IPD’s first nanoparticle vaccine

Today we report in Cell our first computer-designed nanoparticle vaccine targeting respiratory syncytial virus (RSV).

Millions of children will visit hospitals this year, sickened by RSV. Infection is usually mild, causing only fevers, runny noses and frightened parents. But, in severe cases, barking coughs and painful wheezing can indicate serious respiratory complications, including bronchiolitis and pneumonia.

RSV is the primary cause of pneumonia in children under one and is therefore the leading cause of infant mortality worldwide after malaria. Although virtually every child on Earth will get RSV before the age of three, an estimated 99 percent of RSV deaths occur in developing countries. Despite substantial effort, there is not yet a safe and effective vaccine.

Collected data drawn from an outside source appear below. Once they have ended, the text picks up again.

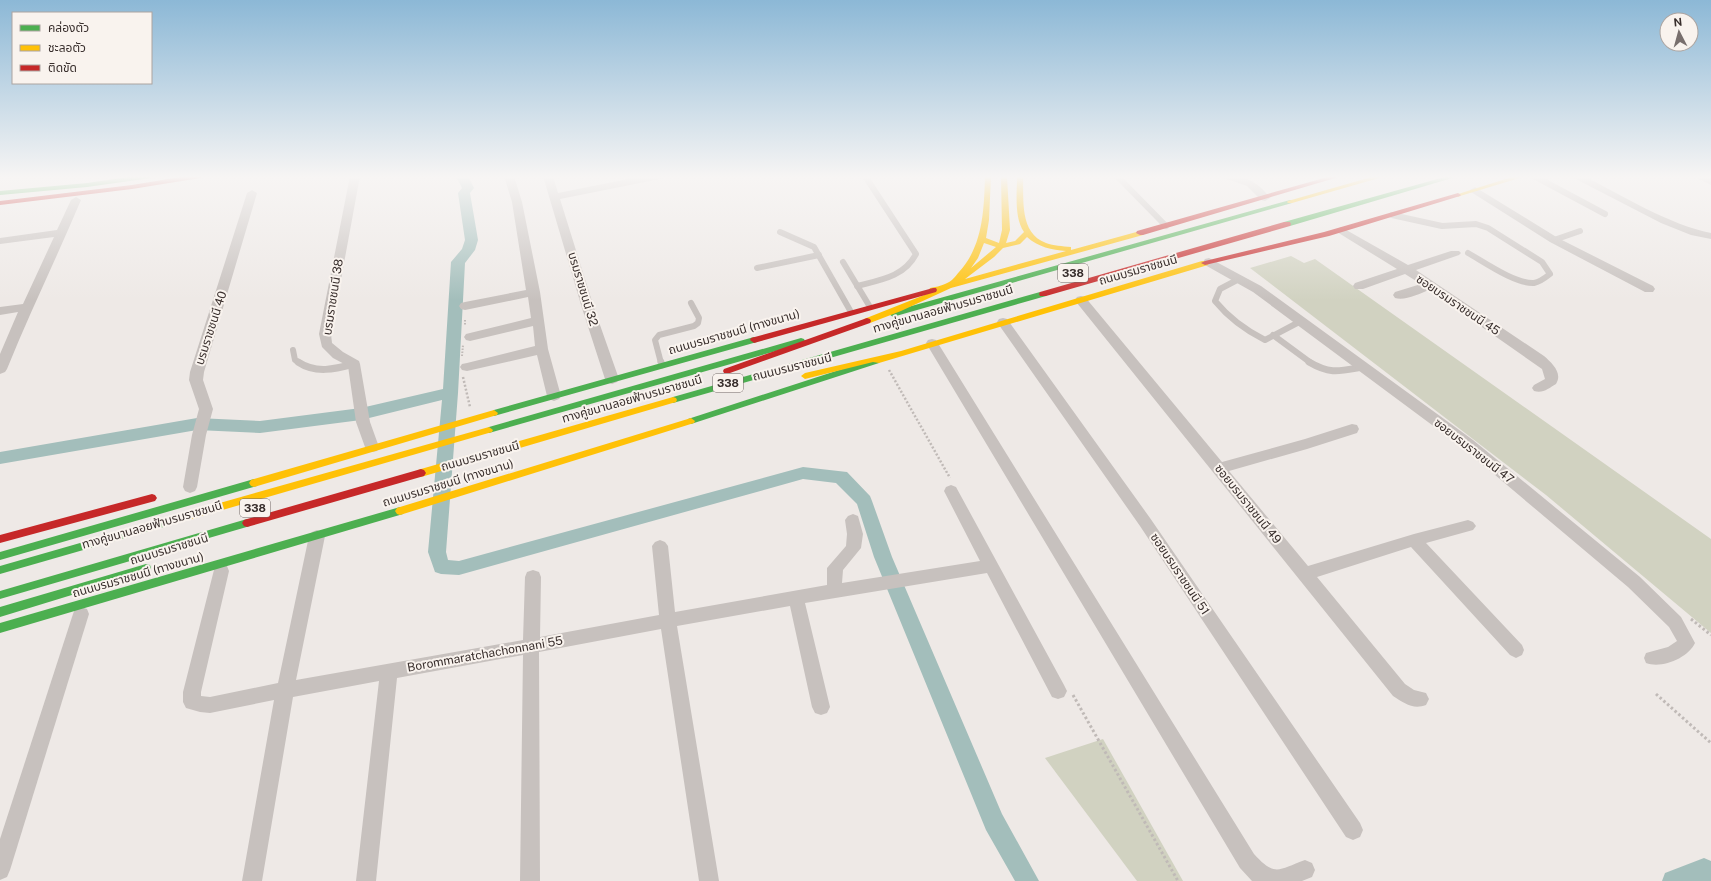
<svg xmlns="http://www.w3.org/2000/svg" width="1711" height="881" font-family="'Public Sans','Noto Sans Thai',sans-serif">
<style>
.green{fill:#d1d2c1}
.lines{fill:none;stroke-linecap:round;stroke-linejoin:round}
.canal{fill:#a3bebb;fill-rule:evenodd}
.path-far2{stroke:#c0bab7;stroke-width:2;stroke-dasharray:1.5 1.5;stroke-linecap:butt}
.path-far1{stroke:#c0bab7;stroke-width:2.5;stroke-dasharray:2 2;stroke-linecap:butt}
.path{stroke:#c0bab7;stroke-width:3;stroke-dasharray:2.5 2.5;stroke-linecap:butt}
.lane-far1{stroke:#c7c1be;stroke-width:6}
.lane{stroke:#c7c1be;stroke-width:7}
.street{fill:#c7c1be;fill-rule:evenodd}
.fast{fill:#4caf50;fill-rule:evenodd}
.slow{fill:#ffc107;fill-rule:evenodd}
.jam{fill:#c62828;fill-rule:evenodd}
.labels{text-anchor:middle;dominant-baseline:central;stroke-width:4;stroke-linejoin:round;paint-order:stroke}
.shield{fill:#f9f3ee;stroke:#726966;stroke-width:1}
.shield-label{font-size:11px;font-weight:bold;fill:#382e2c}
.street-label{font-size:12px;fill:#382e2c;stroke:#f9f3ee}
</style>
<rect width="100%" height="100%" fill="#eee9e6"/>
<g class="green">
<polygon points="1291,256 1304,263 1315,259 1711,539 1711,633 1546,495 1250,268"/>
<polygon points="1103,739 1183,881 1137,881 1045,758"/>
</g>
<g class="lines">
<g class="canal">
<polygon points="456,176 468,176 474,188 470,193 478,240 475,250 465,263 458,393 446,552 448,560 459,561 803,467 847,472 870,496 872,501 892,557 1002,814 1039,881 1015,881 986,830 874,557 857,504 836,483 803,479 459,575 441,574 435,572 428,552 442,400 361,420 260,433 197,430 0,464 0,452 197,418 260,421 361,408 443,389 451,262 462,249 465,240 458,193 462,188"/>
<polygon points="1704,858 1711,861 1711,881 1662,881 1665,873"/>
</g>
<g class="path-far2">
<polyline points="465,320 465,326"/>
<polyline points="462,356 463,345"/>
</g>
<g class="path-far1">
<polyline points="889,370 950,478"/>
<polyline points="463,377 470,407"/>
</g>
<g class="path">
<polyline points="1691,619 1711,635"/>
<polyline points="1656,694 1711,743"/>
<polyline points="1073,695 1178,881"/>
</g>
<g class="lane-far1">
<polyline points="1117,176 1166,226"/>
<polyline points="1534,176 1605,214"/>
<path d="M1392,215L1442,226L1476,224L1488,228L1542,262L1550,274C1545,278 1540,282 1534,283C1515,284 1484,262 1468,253"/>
<polyline points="780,232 814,247 851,312"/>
<polyline points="1554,240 1580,231"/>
<polyline points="843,262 870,307"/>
<polyline points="757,268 819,255"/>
<path d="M1239,279L1220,289L1215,301C1229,318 1245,330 1265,340L1301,321"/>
<path d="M857,286C880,280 904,277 916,254L865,176"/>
<polyline points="1273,335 1311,363"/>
<polyline points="293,350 295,360 300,363"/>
<polyline points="661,363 655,340 659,335 694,326 698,323 699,318 691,303"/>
</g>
<g class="lane">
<path d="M298,362C316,374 335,369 354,364"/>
<polyline points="661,362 662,365"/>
<path d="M1309,362C1331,375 1340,371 1363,367"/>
</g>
<g class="street">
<polygon points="350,176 360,176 331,334 332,343 343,352 359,361 360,364 370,422 379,447 377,451 372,452 367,451 365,447 356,422 348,366 333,358 322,347 319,334"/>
<polygon points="504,176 514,176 522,202 540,292 548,349 561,396 559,399 554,401 549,399 547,396 537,355 467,371 462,370 460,367 462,364 467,363 535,346 533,326 470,341 466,340 464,337 466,334 470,333 531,318 528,297 465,310 461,309 459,306 461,303 465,302 526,290 512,202"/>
<polygon points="543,176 553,176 558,193 643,176 665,176 660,179 560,199 594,308 619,379 617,382 612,384 607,382 605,379 582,308"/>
<path d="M1223,176C1244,176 1257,180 1270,198L1265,201L1261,200L1247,186L1224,178Z"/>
<path d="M1570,176H1584C1621,195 1670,225 1711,233V239L1691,235L1661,223Z"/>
<polygon points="1693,176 1707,176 1711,178 1711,185"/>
<polygon points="1475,187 1558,238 1653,286 1655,289 1653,292 1645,292 1550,242 1471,192 1470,190"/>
<polygon points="252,190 257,193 204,372 203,380 213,409 206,435 197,487 195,491 190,493 185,491 183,487 192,435 199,409 189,380 190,372 247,193"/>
<path d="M76,197L81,200C57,257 30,312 7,369L5,372L0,374V354L18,312L0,315V307L23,304L54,237L0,244V238L57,230L71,200Z"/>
<path d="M1341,227L1408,265L1451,251H1459L1461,253L1459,255L1416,270L1544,356C1552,363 1563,373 1556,384C1549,388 1543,394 1534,391L1532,388L1534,385L1545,379L1542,369L1429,290C1419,294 1405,301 1395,298L1393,295L1395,292L1421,284L1405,274L1363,289H1355L1353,286L1355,283L1397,269L1337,232L1335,230Z"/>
<path d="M1209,258L1261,286L1473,440L1640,577L1681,617L1695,643C1688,658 1662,669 1646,663L1644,658L1646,653L1668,647L1677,641L1669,627L1628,587L1463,448L1253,292L1205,265L1203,262L1205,259Z"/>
<path d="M1081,296L1085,297L1222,462L1305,439L1352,424L1357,425L1359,429L1357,433L1307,449L1229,471L1308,566L1414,534L1468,520L1473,522L1476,526L1473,530L1426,543L1522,645L1524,650L1522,655L1516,658L1510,655L1411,547L1317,577L1405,684L1414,690L1426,693L1429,699L1426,705C1413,710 1404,703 1393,696L1077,303L1075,300L1077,297Z"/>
<polygon points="1003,318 1007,319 1150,518 1360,823 1363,830 1360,837 1353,840 1346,837 1140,526 999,325 997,322 999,319"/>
<path d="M932,339L936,340L1254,854C1275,877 1278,870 1305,860L1312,863L1315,870L1312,877L1302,881H1252L1240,868L926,343L928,340Z"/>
<polygon points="951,485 956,487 1064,685 1067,691 1064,697 1058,699 1052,697 987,573 805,603 830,707 827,713 821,715 815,713 812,707 790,606 677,626 719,881 699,881 661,629 539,652 540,881 520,881 523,655 397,678 376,881 356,881 379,681 293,697 262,881 242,881 274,700 210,713 200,712 186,708 183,702 183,692 215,566 221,564 227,566 229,571 201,692 201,696 210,697 278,683 309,536 312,532 317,530 322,532 325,536 296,680 523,640 525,577 527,572 533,570 539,572 541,577 540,637 659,615 652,546 655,542 660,540 665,542 668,546 675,612 827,585 827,568 846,546 847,534 845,520 848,516 853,514 858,516 863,534 861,548 843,570 842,583 980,561 944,491 946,487"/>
<polygon points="81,607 87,609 89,614 10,870 7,877 0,880 0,839 73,614 75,609"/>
</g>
<g class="fast">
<polygon points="135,176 154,176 151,178 87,187 0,195 0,191 87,183"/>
<polygon points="1448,176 1459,176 1290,226 1284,226 1283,224 1284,222"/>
<polygon points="1290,200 1292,201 1292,203 896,316 893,317 889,314 890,312"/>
<polygon points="1040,292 1046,292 1047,294 1046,296 673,403 669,400 673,397"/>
<polygon points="754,337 757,338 758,340 757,342 494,416 490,413 494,410"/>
<polygon points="801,338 804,339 805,341 804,343 489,433 485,430 489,427"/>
<polygon points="876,358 880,361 879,363 691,424 687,421 688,419"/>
<polygon points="254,479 257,480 259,483 257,486 0,560 0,552"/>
<polygon points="400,507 403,508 405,511 403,514 0,633 0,623"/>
<polygon points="188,512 191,513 193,516 191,519 0,574 0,566"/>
<polygon points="247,519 250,520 252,523 250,526 0,599 0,591"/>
<polygon points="146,564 150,565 151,568 150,571 0,617 0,607"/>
</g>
<g class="slow">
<path d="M985,176H991L989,220L986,238L999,243L1002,230L1001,176H1007L1010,230L1006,243L1015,241L1024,232C1014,217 1017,194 1017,176H1023C1024,199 1019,233 1046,243C1054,246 1062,246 1071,247V250L1140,231L1144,233L1143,235L951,288L901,311L870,323H864L863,321L864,319L927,294L931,292L929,290L930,288C935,287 941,286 945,284C951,282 955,277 959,272C983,246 984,210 985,176ZM1027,237C1038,247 1052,250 1066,251L965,279L994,257L1003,248L1020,244ZM984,243L996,247L971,268L978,258Z"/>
<polygon points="1375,176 1386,176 1292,203 1288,203 1287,202 1288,201"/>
<polygon points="1515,176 1526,176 1460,196 1458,197 1455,195"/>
<polygon points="1202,261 1205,261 1209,263 1208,265 879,363 873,362 805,379 801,376 805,373 901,351"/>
<polygon points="673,397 676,398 677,400 676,402 421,477 418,476 416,473 418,470 421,469"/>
<polygon points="494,410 498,413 497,415 254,487 251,486 249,483 251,480 254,479"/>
<polygon points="691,418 695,421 694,423 400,515 397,514 395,511 397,508 400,507"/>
<polygon points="489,427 493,430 492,432 188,520 185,519 183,516 185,513 188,512"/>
</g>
<g class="jam">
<polygon points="186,176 203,176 200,178 132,189 0,205 0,201 132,185"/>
<polygon points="1331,176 1342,176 1143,235 1140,235 1136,233 1137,231"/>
<polygon points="1458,193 1461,195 1460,196 1329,236 1205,265 1201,263 1205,261 1324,232"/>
<polygon points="1284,222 1290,222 1291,224 1290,226 1046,296 1040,296 1039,294 1040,292"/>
<polygon points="933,288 936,288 937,290 936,292 754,343 750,340 751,338"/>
<polygon points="867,318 870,319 871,321 870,323 730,373 724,373 723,371 724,369"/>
<polygon points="421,469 424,470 426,473 424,476 247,527 244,526 242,523 244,520 247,519"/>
<polygon points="152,494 155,495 157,498 155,501 0,543 0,535"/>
</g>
</g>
<linearGradient id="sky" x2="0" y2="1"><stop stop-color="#8cb8d6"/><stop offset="0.59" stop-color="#f7f5f4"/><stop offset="1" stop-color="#f7f5f4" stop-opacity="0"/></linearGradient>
<rect width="1711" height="300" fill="url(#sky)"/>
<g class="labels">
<g class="shield">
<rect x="1058" y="264" width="30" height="18" rx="3"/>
<rect x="713" y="374" width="30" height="18" rx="3"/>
<rect x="240" y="499" width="30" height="18" rx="3"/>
</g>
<g class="shield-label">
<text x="1073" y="273">338</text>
<text x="728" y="383">338</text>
<text x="255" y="508">338</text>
</g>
<g class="street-label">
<text transform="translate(1138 270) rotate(-16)">ถนนบรมราชชนนี</text>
<text transform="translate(583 289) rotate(73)">บรมราชชนนี 32</text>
<text transform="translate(333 297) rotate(-81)">บรมราชชนนี 38</text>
<text transform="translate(1458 305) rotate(34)">ซอยบรมราชชนนี 45</text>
<text transform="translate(943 309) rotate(-16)">ทางคู่ขนานลอยฟ้าบรมราชชนนี</text>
<text transform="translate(211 328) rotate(-72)">บรมราชชนนี 40</text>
<text transform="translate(734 332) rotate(-16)">ถนนบรมราชชนนี (ทางขนาน)</text>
<text transform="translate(792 367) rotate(-14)">ถนนบรมราชชนนี</text>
<text transform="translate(632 399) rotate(-16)">ทางคู่ขนานลอยฟ้าบรมราชชนนี</text>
<text transform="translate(1474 451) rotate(38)">ซอยบรมราชชนนี 47</text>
<text transform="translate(480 456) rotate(-16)">ถนนบรมราชชนนี</text>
<text transform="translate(448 483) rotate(-17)">ถนนบรมราชชนนี (ทางขนาน)</text>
<text transform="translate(1248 504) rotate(51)">ซอยบรมราชชนนี 49</text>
<text transform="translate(152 525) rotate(-16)">ทางคู่ขนานลอยฟ้าบรมราชชนนี</text>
<text transform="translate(169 549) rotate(-17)">ถนนบรมราชชนนี</text>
<text transform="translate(1180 574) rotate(56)">ซอยบรมราชชนนี 51</text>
<text transform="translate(138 575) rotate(-16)">ถนนบรมราชชนนี (ทางขนาน)</text>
<text transform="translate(485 654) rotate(-10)">Borommaratchachonnani 55</text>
</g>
</g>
<rect x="12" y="12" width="140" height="72" fill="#f9f3ee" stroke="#aca4a0"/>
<rect x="20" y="25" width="20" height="6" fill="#4caf50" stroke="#aca4a0"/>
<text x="48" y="32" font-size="12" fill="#382e2c">คล่องตัว</text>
<rect x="20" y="45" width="20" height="6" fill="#ffc107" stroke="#aca4a0"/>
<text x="48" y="52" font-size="12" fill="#382e2c">ชะลอตัว</text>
<rect x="20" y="65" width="20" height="6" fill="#c62828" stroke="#aca4a0"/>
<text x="48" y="72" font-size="12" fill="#382e2c">ติดขัด</text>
<g transform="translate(1679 32) rotate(354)"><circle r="19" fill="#f9f3ee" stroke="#aca4a0"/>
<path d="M0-3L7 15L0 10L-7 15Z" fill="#786f6d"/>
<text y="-6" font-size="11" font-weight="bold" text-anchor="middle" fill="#382e2c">N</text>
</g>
</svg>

Today, an international team of scientists co-led by researchers at the IPD report in Cell a first-of-its-kind vaccine candidate for RSV. It elicits broadly neutralizing antibodies against respiratory syncytial virus in mice and monkeys, paving the way for human clinical trials.

Vaccines by design

Researchers in the King lab created the new vaccine candidate by fusing a stabilized version of RSV F, a glycoprotein from the virus responsible for membrane fusion, onto their designed two-component protein nanoparticle platform. This yielded a self-assembling vaccine that can be tuned to display a variable number of antigens by stoichiometrically mixing different versions of the purified parts.

Vaccine researchers Brooke Fiala and Neil King in the lab.

Because the core of this vaccine consists of an computer-generated, ultrastable nanoparticle, this multivalent vaccine candidate — dubbed DS-Cav1–I53-50 — is more stable than the trimeric antigen (DS-Cav1) alone. DS-Cav1–I53-50A exhibited no discernible loss in antibody binding as measured by bio-layer interferometry after being stored for two weeks at 37°C relative to -80°C. This extremely high stability may ultimately translate into a vaccine that does not require refrigeration, greatly reducing the cost and complexity of global vaccine distribution.

DS-Cav1 is a prefusion-stabilized variant of the F glycoprotein trimer developed at the National Institute for Allergy and Infectious Disease Vaccine Research Center at the National Institutes of Health that has elicited significantly higher neutralizing antibody titers than postfusion F in naïve mice and non-human primates, cattle​ and, most recently, healthy adult humans. DS-Cav1 is itself being evaluated in a Phase 1 study by NIH as an RSV vaccine candidate. The new nanoparticle vaccine based on DS-Cav1 was ten times more potent than DS-Cav1 alone, suggesting it may translate into a more effective vaccine with more durable protection.

The first of many

“This is the first of many vaccine candidates we have made using this technology,” said senior author Neil King. By swapping out the proteins along the outside of the nanoparticle, King and his team hope to create new vaccines candidates for HIV, malaria, and even cancer.

The RSV vaccine team was led by researchers at UW and the Institute for Research in Biomedicine in Bellinzona, Switzerland. It also included scientists from the Fred Hutch Cancer Research Center in Seattle, USA; the Karolinska Institute in Stockholm, Sweden; the Vaccine Formulation Institute in Godalming, UK; the European Virus Bioinformatics Center in Jena, Germany; the Vaccine Formulation Laboratory at the University of Lausanne, Switzerland; and the ​Institute of Microbiology at ETH Zürich, Switzerland. The project was funded in part by the Bill and Melinda Gates Foundation.